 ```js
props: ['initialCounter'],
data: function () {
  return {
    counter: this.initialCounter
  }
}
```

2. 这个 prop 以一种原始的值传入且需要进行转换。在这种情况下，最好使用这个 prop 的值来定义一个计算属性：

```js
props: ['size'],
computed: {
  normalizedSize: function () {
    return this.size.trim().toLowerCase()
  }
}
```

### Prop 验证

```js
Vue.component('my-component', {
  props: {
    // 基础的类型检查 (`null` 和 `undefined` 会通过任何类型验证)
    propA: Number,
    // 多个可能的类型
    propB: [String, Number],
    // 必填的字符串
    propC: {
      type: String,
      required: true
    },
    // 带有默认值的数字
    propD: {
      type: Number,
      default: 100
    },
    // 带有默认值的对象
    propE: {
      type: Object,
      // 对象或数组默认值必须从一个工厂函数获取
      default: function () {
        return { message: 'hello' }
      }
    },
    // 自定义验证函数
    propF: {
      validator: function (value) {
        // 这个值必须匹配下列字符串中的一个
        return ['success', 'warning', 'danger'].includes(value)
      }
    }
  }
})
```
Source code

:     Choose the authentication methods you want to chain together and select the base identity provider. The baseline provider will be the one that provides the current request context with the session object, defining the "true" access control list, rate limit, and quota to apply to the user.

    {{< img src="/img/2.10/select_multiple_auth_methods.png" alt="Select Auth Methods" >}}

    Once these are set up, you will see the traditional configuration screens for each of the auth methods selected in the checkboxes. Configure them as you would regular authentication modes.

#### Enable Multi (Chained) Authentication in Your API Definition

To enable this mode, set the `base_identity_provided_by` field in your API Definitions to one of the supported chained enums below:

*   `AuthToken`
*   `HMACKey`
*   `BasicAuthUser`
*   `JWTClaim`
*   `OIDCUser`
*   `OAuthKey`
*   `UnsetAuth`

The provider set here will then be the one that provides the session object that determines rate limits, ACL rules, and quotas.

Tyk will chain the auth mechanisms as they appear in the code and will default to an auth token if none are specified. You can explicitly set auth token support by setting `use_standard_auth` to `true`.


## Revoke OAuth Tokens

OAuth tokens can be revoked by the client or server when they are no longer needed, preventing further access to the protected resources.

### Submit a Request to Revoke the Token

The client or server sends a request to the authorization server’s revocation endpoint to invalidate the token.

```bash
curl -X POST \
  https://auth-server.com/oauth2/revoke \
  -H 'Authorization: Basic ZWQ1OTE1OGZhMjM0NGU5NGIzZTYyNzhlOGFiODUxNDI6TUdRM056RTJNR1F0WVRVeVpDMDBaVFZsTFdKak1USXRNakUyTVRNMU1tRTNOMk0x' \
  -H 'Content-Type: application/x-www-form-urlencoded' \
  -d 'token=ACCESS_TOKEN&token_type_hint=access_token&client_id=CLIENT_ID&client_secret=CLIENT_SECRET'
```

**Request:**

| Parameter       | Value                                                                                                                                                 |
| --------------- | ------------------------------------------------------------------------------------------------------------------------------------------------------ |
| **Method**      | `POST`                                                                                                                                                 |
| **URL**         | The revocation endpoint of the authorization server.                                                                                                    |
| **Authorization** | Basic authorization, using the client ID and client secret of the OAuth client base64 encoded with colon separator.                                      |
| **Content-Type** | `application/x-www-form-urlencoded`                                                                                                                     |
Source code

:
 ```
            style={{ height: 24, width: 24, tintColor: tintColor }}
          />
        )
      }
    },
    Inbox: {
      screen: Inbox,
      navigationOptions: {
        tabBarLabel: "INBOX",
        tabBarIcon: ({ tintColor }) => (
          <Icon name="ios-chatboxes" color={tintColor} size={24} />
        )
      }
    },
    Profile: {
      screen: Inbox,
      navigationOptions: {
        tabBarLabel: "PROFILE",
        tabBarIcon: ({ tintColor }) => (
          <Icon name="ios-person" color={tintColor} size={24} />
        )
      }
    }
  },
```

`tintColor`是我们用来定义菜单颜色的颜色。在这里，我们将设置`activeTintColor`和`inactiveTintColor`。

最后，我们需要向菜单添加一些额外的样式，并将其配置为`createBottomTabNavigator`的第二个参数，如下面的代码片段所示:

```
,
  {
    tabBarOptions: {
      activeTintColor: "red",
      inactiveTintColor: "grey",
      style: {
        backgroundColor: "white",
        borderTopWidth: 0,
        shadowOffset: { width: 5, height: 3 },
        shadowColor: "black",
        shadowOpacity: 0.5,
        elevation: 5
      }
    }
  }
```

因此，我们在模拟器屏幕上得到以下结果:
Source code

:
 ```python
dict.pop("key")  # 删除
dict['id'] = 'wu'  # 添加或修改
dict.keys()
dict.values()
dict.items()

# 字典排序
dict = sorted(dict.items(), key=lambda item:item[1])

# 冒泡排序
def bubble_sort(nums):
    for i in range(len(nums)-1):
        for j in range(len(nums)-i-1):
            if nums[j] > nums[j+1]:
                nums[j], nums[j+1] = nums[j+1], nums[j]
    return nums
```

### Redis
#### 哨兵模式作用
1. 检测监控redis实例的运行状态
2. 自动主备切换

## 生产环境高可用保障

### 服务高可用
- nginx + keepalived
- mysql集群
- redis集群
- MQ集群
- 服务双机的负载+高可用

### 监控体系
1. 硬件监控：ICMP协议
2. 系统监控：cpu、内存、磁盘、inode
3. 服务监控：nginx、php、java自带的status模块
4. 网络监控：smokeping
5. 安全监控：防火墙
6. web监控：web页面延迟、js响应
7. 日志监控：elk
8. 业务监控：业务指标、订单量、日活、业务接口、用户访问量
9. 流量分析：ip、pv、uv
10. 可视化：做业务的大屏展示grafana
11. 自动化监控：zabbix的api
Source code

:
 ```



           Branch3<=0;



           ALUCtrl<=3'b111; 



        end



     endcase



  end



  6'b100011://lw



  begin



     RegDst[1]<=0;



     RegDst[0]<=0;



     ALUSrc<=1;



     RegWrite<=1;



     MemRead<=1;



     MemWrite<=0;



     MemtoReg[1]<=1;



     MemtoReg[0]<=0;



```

--------------------

What the task asks
Each line in the data that holds the word "range" must be copied.

Output of the task
    for i in range(len(nums)-1):
        for j in range(len(nums)-i-1):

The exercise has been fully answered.